### KUTIPAN PILIHAN
+===+

PERENCANAAN
FISIK BANGUNAN
KATA
PENGANTAR
Puji syukur saya panjatkan kehadirat Allah
SWT atas rahmat dan karunia-Nya saya dapat menyelesaikan tugas
softskill ini dengan baik. Tugas yang berjudul “Perencanaan Fisik
Bangunan” ini
membahas mengenai skema proses perencanaan fisik hingga sistem wilayah
pembangunan.
Dalam makalah
ini saya banyak mendapat bantuan dari berbagai pihak. Oleh karena itu, saya ingin mengucapkan terima kasih kepada semua pihak
yang telah membantu penulisan makalah ini.
Saya menyadari bahwa dalam proses
penulisan makalah ini masih jauh dari kesempurnaan baik materi maupun cara penulisannya.

+===+

### KEGIATAN A
Tuliskan kembali bagian kata pengantar di atas dari "Dalam makalah" sampai "maupun cara penulisannya." tanpa mengubah satu huruf pun.
### KEGIATAN B
Tolong pilih setiap baris catatan berikut yang memuat kata "scale", dengan memperhatikan huruf besar dan kecil.
Catatan-catatan berikut tidak berhubungan dengan kata pengantar di atas.

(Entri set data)

+===+

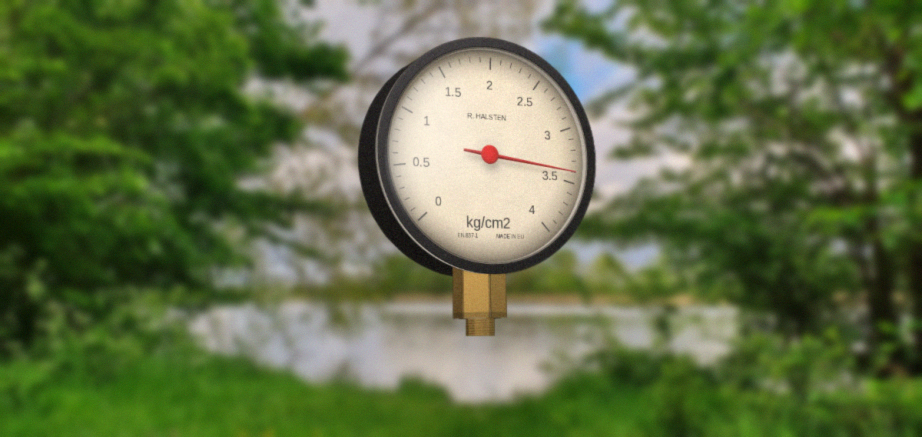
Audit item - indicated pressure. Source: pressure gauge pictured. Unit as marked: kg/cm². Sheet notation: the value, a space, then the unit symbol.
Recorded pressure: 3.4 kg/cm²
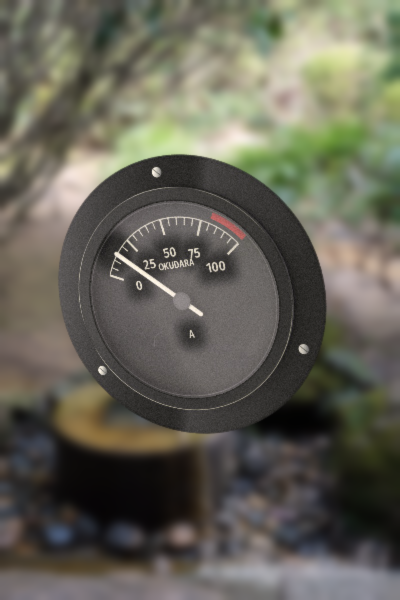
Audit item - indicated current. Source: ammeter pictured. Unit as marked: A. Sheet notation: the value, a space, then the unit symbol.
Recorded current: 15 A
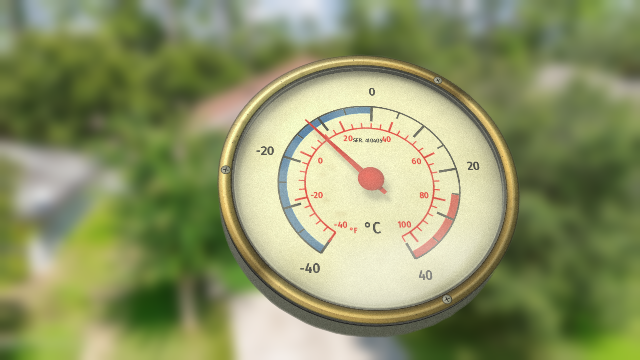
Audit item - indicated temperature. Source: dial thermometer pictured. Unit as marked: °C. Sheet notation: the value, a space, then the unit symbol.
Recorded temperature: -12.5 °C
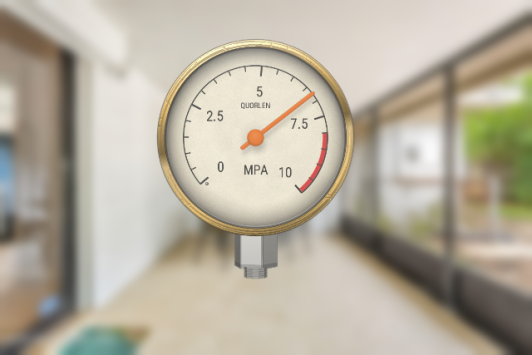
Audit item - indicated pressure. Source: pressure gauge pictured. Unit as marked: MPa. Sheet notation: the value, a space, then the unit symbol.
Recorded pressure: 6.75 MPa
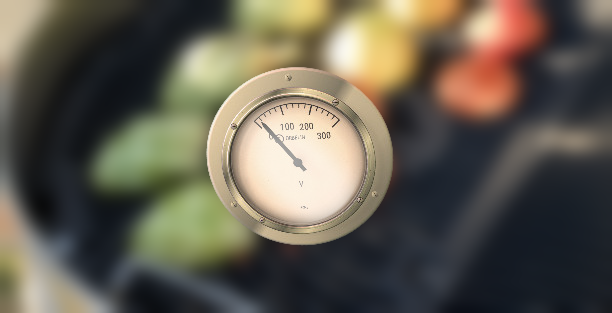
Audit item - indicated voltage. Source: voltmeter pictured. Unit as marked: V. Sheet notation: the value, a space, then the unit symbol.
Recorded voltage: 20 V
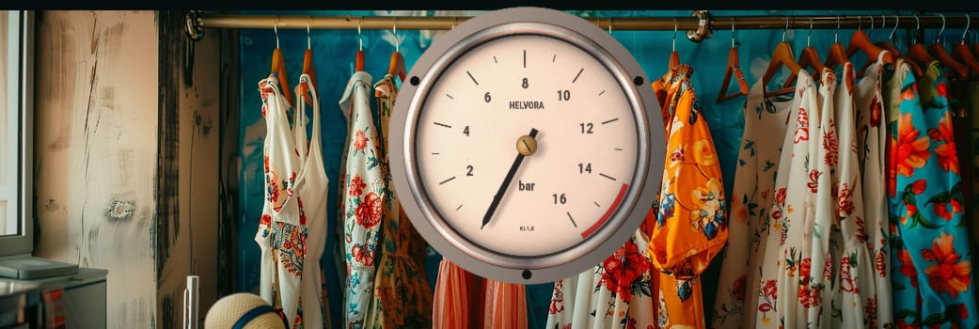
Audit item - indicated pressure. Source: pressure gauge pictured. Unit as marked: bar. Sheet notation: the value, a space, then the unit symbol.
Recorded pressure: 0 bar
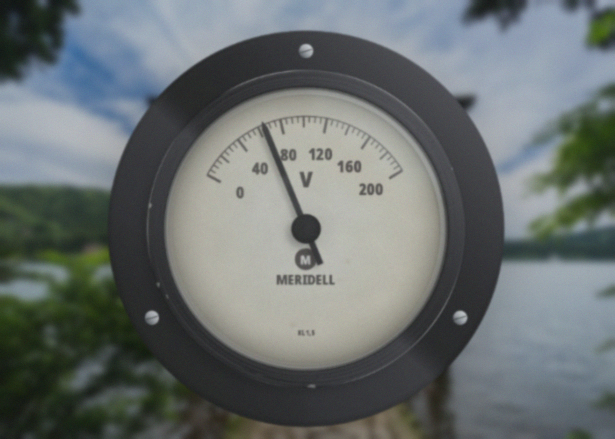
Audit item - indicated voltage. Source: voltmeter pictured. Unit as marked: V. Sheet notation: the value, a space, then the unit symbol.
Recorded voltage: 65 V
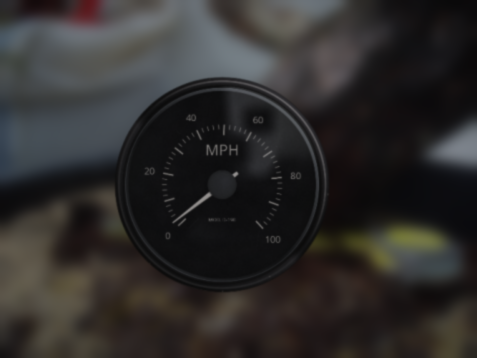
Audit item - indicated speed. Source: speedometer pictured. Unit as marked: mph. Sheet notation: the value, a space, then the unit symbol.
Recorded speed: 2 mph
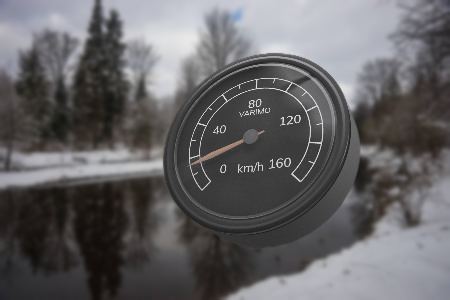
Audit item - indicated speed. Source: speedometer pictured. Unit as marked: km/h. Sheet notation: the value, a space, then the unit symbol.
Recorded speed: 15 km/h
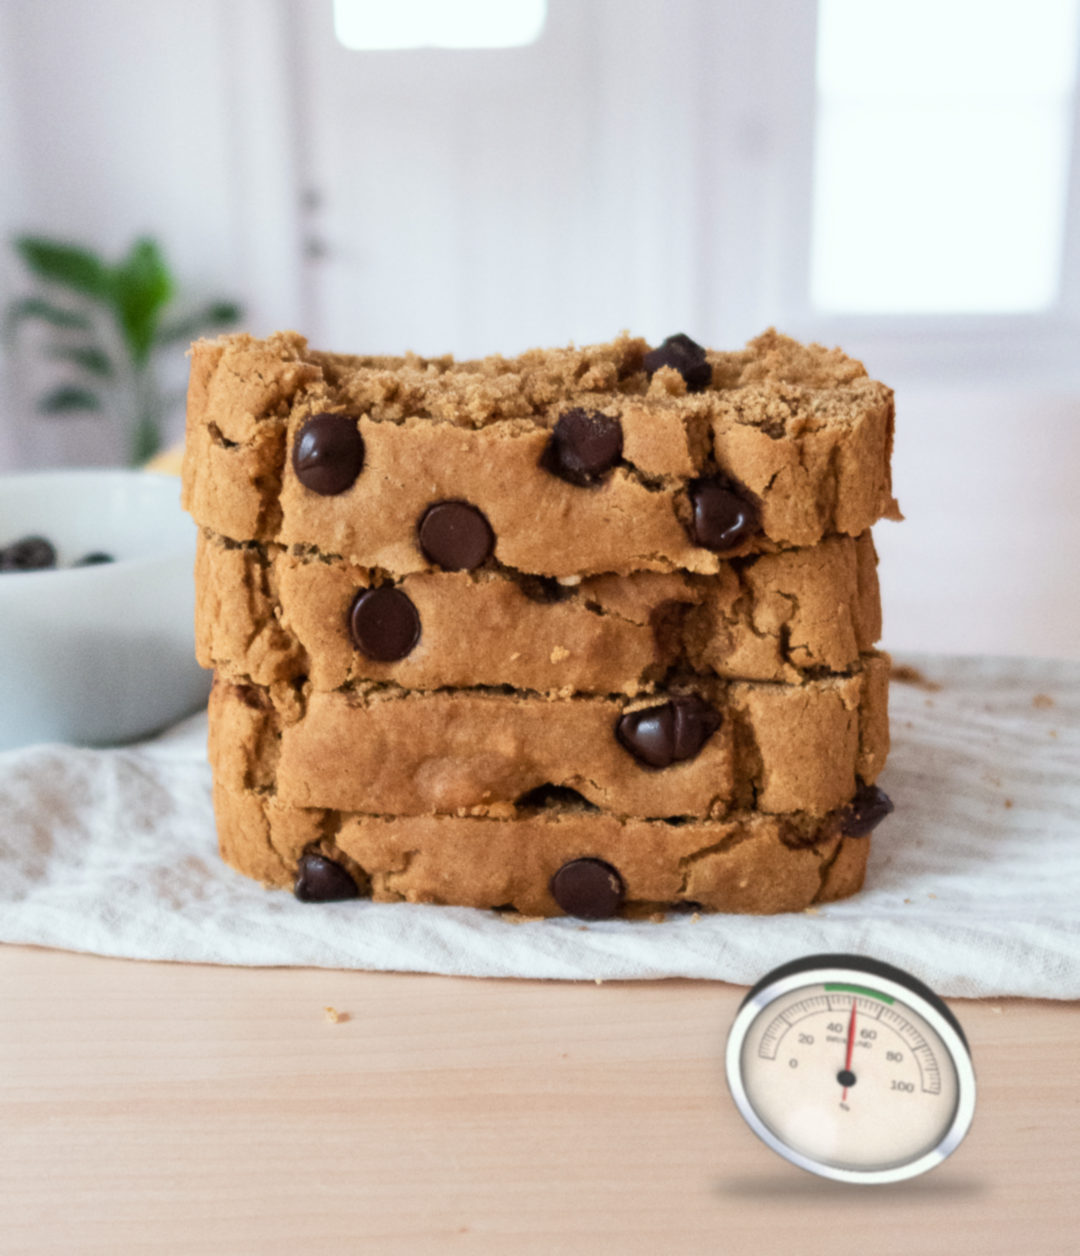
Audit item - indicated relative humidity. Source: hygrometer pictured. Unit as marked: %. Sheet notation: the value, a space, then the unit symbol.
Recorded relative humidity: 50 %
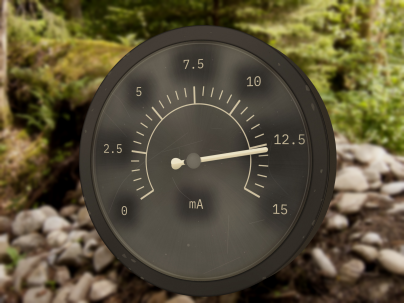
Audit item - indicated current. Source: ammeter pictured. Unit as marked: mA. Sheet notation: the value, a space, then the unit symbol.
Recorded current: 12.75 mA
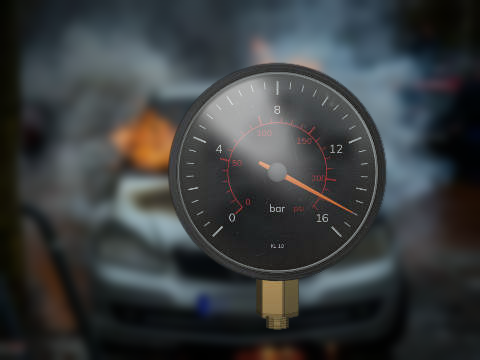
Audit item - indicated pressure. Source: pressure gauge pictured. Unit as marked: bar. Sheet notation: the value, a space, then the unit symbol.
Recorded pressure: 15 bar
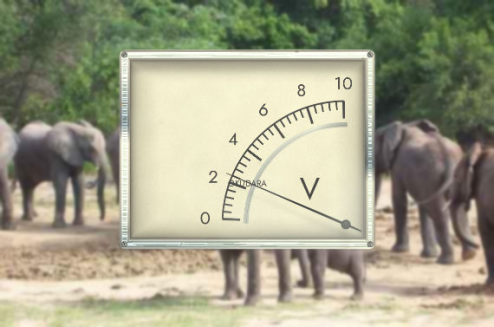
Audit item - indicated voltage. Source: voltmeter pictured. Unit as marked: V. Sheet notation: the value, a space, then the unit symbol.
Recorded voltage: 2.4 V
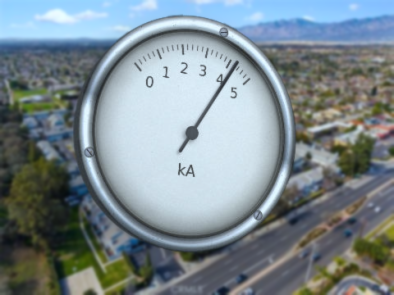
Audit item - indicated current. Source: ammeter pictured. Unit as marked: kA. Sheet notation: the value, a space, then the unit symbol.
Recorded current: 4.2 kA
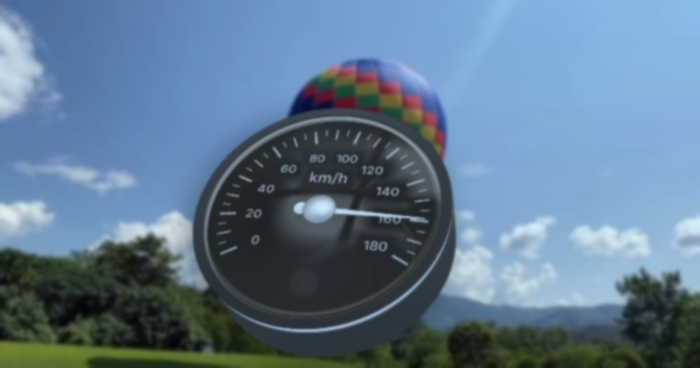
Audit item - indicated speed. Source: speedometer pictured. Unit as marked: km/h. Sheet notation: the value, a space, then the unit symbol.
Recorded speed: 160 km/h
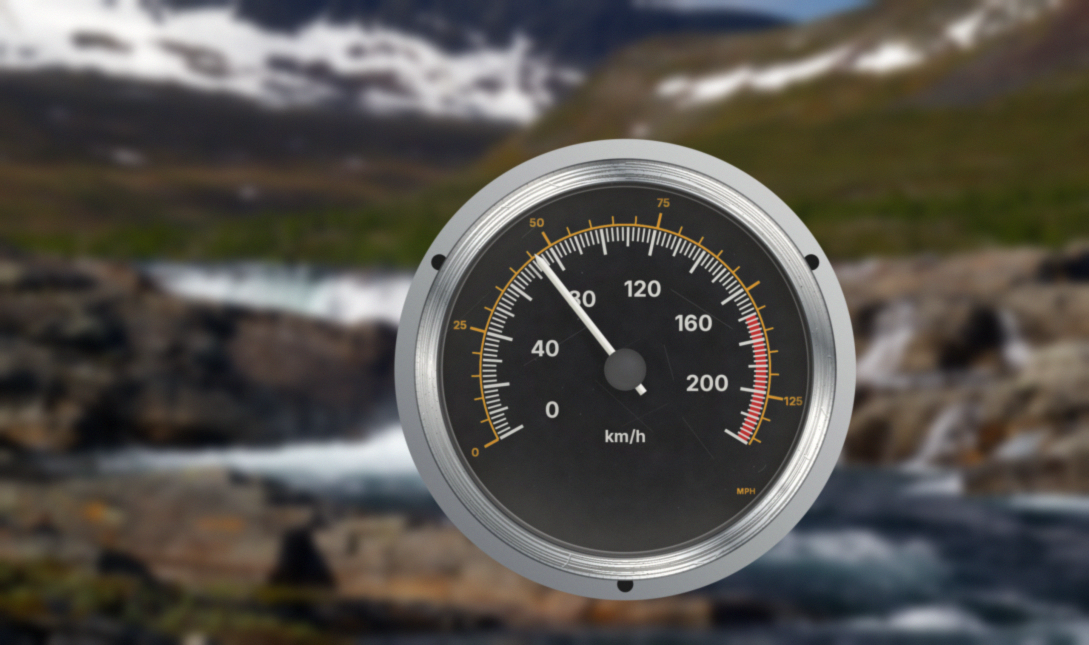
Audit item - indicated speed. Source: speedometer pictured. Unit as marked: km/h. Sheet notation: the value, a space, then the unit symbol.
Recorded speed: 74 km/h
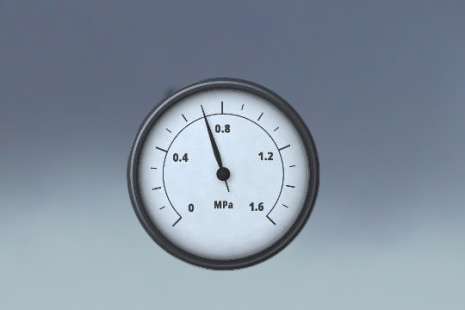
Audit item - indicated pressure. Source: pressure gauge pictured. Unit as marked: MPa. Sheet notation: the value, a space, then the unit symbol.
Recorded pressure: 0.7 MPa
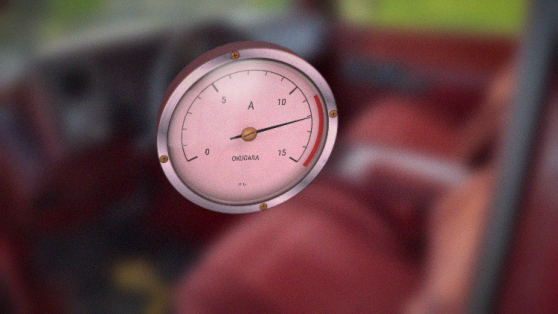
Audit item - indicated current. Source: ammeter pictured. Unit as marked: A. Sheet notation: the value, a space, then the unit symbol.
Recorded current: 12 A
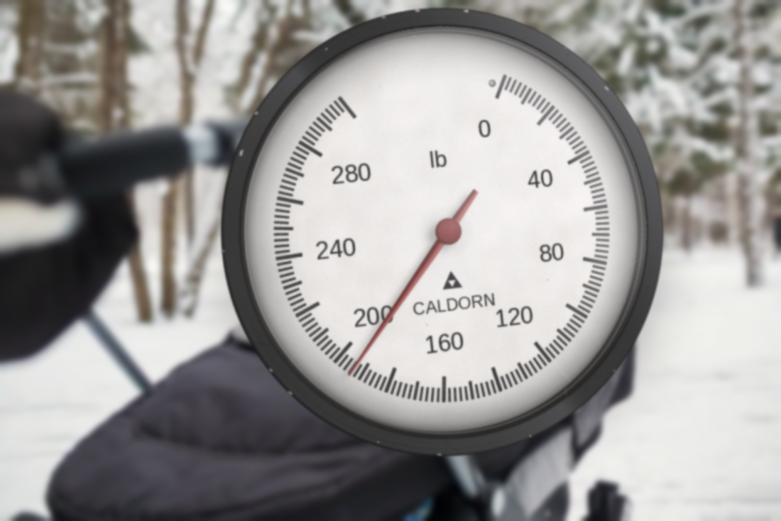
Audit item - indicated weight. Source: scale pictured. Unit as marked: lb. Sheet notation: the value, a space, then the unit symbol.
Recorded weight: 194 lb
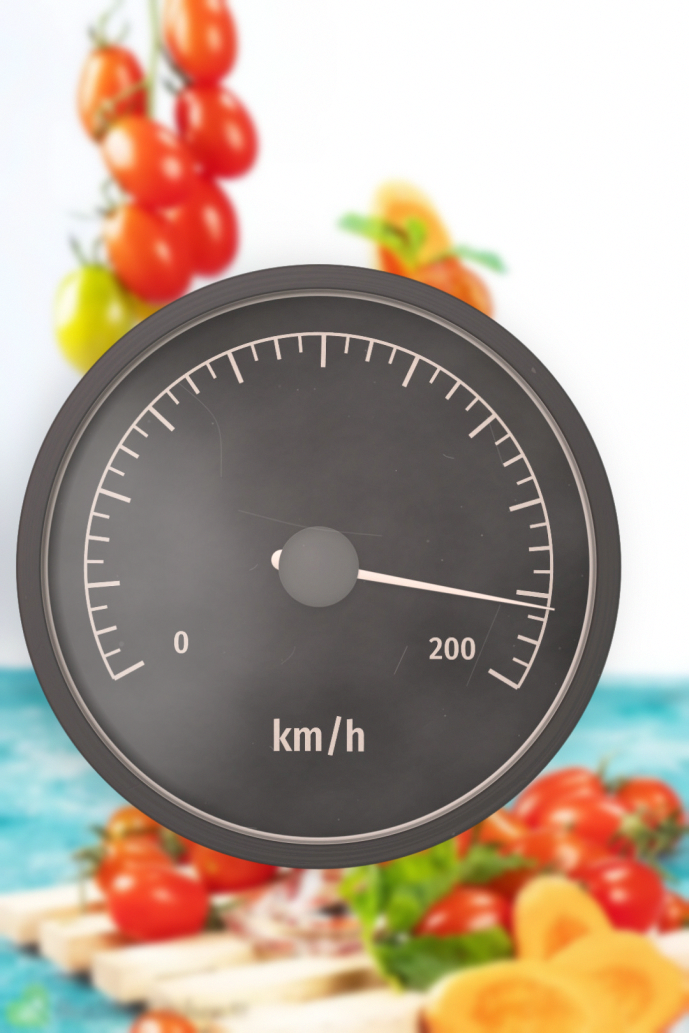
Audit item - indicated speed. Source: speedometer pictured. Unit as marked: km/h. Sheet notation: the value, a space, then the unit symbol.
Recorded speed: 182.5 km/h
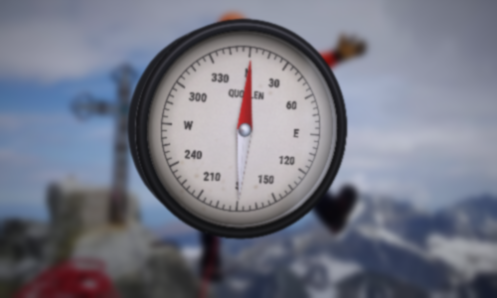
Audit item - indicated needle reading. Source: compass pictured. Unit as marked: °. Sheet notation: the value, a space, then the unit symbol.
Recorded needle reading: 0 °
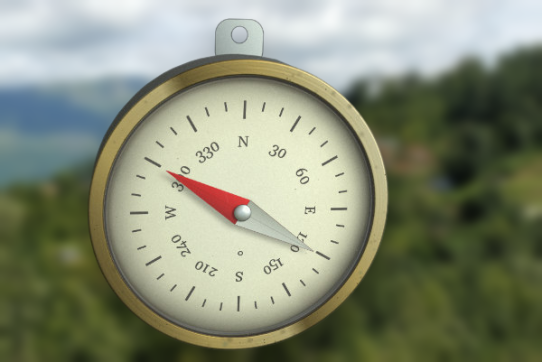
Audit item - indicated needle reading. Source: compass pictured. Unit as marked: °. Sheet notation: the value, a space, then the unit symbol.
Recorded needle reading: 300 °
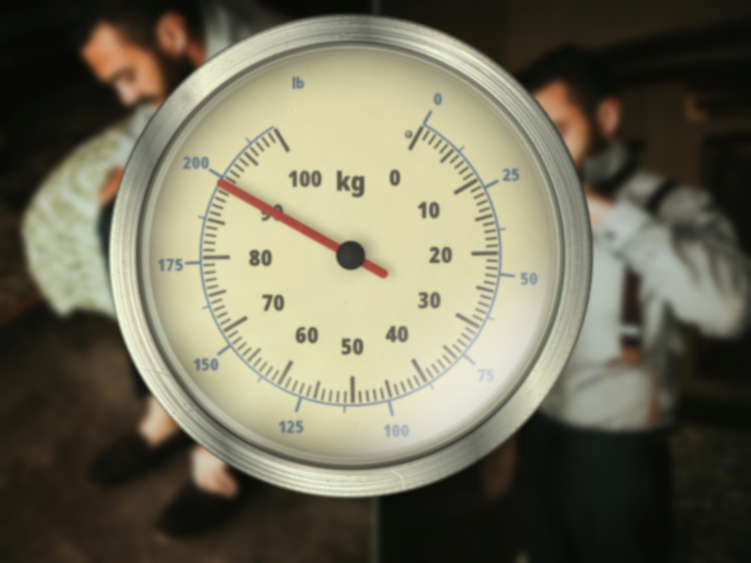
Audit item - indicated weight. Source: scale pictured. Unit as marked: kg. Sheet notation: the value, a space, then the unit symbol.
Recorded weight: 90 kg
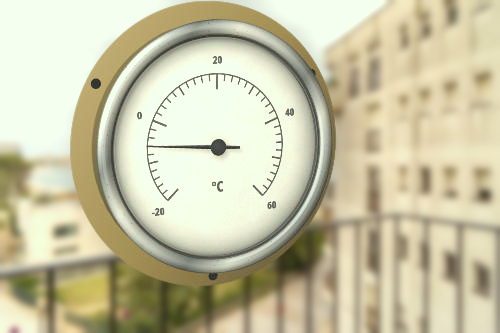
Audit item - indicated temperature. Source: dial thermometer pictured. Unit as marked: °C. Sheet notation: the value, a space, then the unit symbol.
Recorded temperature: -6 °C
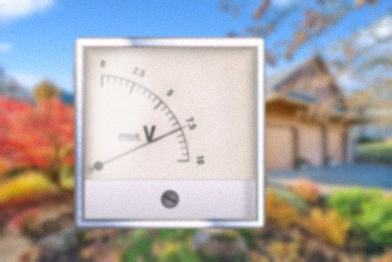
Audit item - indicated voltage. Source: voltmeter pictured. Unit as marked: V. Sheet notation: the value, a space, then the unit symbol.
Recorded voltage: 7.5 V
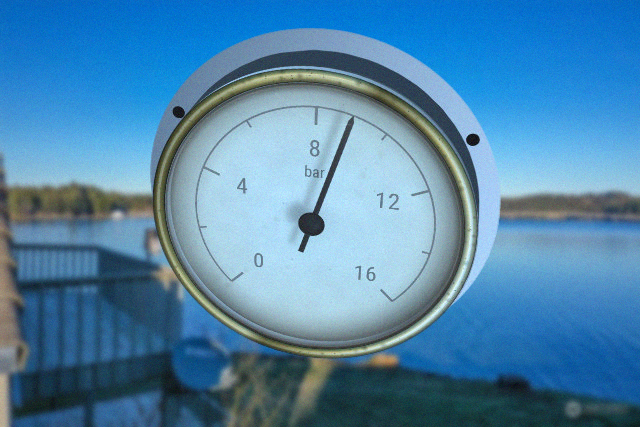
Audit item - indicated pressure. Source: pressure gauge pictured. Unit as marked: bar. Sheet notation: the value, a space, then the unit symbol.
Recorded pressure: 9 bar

+===+

### JAWABAN AKHIR A
Dalam makalah
ini saya banyak mendapat bantuan dari berbagai pihak. Oleh karena itu, saya ingin mengucapkan terima kasih kepada semua pihak
yang telah membantu penulisan makalah ini.
Saya menyadari bahwa dalam proses
penulisan makalah ini masih jauh dari kesempurnaan baik materi maupun cara penulisannya.

### JAWABAN AKHIR B
Audit item - indicated weight. Source: scale pictured. Unit as marked: lb. Sheet notation: the value, a space, then the unit symbol.
Audit item - indicated weight. Source: scale pictured. Unit as marked: kg. Sheet notation: the value, a space, then the unit symbol.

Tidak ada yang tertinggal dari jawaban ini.